Pride is not a great reason for staying on the straight and narrow. God would rather have our love and devotion. But he knows we’re weak. And so sometimes he gives us a plan B.

If, as if so often the case, our best intentions and our worst impulses are so tangled up together that we can’t tell which is which… if even God himself doesn’t want to separate the wheat from the tares before the harvest lest he destroy the whole field… then, for the time being, he’ll let them support each other.

That’s the grace of an incarnate God.

That is the grace of a God who’s willing to come down in the muck and mud of the world to save us.

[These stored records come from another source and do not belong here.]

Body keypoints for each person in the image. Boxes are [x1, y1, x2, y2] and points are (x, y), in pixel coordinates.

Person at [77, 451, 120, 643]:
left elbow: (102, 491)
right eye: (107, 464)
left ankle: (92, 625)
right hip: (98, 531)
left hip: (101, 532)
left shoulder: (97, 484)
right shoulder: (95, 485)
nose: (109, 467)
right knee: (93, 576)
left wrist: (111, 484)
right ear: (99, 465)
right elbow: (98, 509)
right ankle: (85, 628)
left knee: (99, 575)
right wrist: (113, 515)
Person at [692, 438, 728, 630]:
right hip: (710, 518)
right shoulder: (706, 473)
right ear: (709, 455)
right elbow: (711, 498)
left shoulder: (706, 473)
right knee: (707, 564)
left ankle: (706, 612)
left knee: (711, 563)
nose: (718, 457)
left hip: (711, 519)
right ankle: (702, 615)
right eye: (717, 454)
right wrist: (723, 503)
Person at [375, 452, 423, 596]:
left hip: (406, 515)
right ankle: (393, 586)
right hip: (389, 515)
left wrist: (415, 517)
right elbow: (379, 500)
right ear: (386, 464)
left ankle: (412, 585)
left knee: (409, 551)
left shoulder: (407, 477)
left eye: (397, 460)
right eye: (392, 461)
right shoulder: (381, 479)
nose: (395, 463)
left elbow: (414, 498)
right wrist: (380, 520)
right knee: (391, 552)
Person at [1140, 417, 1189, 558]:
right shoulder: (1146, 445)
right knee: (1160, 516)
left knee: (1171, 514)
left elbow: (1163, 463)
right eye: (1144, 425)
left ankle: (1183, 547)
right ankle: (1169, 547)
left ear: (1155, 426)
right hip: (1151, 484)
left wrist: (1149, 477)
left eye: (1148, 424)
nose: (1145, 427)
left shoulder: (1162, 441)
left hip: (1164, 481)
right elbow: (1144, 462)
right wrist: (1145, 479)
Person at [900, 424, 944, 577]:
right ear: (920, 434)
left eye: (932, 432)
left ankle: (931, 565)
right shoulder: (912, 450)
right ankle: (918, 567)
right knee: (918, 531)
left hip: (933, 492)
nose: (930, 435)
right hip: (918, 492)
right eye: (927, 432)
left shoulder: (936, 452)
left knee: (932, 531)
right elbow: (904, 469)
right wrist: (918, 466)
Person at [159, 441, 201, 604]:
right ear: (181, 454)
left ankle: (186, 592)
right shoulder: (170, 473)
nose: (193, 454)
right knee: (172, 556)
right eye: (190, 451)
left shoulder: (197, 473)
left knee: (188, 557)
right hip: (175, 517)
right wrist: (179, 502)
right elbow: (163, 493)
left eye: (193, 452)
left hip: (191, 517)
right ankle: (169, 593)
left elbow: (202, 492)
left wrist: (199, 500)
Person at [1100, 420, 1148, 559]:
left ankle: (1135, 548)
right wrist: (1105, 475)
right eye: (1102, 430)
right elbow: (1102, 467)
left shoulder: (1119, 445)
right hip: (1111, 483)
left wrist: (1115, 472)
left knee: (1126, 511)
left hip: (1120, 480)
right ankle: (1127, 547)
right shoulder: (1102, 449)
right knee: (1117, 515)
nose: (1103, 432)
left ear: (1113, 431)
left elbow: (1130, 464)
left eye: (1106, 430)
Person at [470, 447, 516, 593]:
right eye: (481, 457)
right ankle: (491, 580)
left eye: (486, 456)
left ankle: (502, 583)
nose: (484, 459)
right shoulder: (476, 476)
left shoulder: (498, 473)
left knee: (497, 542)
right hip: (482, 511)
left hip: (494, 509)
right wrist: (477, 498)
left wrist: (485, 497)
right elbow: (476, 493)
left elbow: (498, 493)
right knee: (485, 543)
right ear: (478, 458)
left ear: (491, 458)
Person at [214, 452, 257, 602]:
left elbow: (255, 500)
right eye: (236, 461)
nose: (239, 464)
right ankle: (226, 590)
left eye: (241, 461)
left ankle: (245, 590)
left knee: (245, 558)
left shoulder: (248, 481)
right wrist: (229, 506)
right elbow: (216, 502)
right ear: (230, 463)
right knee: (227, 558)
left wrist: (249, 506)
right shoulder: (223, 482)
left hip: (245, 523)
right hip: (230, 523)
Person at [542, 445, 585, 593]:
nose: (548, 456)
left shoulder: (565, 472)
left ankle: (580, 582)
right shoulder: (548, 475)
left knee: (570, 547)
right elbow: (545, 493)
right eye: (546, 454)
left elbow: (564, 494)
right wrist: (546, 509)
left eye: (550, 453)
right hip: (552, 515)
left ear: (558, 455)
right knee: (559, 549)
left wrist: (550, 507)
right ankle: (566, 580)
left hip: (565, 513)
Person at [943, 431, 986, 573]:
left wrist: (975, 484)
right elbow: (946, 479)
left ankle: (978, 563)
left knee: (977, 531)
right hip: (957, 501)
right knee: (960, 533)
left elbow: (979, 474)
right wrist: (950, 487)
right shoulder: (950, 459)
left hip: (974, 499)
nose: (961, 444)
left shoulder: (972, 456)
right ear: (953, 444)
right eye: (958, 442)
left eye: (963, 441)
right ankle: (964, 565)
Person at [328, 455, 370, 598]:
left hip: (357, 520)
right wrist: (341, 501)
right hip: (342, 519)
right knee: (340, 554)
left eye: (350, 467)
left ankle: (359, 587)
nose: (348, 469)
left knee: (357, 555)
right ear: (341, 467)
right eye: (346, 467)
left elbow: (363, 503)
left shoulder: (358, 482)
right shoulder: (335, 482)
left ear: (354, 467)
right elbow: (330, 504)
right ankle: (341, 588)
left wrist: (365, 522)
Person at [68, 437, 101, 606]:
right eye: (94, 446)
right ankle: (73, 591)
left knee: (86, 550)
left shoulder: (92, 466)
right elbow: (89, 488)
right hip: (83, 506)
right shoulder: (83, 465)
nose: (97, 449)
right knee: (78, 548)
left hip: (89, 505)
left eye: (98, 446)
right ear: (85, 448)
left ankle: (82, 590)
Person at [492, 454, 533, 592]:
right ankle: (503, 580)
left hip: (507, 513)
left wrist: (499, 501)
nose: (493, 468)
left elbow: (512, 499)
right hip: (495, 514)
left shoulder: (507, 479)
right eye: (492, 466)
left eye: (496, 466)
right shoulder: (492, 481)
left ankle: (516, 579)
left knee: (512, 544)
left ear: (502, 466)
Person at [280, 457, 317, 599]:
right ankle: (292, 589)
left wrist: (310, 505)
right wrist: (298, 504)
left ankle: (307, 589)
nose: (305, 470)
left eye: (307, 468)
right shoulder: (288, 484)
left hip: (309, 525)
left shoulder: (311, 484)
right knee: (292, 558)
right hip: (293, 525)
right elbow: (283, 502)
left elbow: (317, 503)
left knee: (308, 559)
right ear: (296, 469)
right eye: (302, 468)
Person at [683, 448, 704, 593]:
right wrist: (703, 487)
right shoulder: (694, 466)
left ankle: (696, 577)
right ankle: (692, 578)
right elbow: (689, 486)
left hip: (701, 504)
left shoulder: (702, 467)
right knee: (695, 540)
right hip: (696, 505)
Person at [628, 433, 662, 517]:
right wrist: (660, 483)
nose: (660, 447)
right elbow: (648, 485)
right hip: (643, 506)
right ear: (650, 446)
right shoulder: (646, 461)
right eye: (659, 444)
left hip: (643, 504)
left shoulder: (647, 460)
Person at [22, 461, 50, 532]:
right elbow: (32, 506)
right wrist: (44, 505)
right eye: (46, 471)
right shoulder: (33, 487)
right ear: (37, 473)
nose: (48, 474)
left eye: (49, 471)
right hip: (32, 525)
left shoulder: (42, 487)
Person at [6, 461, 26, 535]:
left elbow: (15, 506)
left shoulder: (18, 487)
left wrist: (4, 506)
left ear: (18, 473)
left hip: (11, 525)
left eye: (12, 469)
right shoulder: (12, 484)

That is the grace of a God who loves us enough to leave the flock and go and find us and do whatever it takes to bring us home.

Note well what Jesus says after Zacchaeus offers his public sacrifice of alms and restitution. Salvation has come to this house, because he too is a child of Abraham. Not “Salvation has come to this house because Zacchaeus has seen the light and atoned for his sins.” Not “Salvation has come to this house because Zacchaeus gave a bunch of money to the poor.” Salvation didn’t come because of anything Zacchaeus did. He was saved because he was one of Jesus’ flock from the beginning.

Simply because God loved him.

God loves us too. If we, like Zacchaeus, need a plan B to stay in the fold, God will give us one. If we need an extra reason to keep following Jesus when Jesus is long out of sight, he will give us one.

He may not make it easy. He didn’t make it easy for Zacchaeus. But he won’t leave us wee little people entirely on our own.